:: WHAT YOU SHOULD DO ::
Copy out all the lines in the records that include the word "identity".

:: DATA IN THIS EXERCISE ::
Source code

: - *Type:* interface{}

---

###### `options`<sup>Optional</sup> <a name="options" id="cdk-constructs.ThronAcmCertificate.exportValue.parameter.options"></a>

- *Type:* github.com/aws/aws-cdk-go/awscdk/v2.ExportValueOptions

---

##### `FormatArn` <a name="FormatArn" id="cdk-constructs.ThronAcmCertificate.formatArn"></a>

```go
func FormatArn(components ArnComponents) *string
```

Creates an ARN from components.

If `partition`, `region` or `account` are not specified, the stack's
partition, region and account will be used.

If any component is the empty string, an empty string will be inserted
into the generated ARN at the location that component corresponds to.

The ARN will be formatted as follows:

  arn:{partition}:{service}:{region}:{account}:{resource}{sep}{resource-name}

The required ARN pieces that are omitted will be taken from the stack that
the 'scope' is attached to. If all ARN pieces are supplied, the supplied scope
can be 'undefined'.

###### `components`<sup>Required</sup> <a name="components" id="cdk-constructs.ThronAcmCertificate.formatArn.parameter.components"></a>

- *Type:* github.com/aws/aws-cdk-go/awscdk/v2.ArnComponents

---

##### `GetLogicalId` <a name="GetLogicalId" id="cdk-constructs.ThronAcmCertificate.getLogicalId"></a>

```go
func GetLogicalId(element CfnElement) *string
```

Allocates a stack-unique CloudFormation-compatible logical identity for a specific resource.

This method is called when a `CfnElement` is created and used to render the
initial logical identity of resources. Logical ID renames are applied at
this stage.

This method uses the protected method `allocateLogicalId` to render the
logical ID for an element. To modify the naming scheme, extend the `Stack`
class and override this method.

:: TASK SOLUTION ::
Allocates a stack-unique CloudFormation-compatible logical identity for a specific resource.
initial logical identity of resources. Logical ID renames are applied at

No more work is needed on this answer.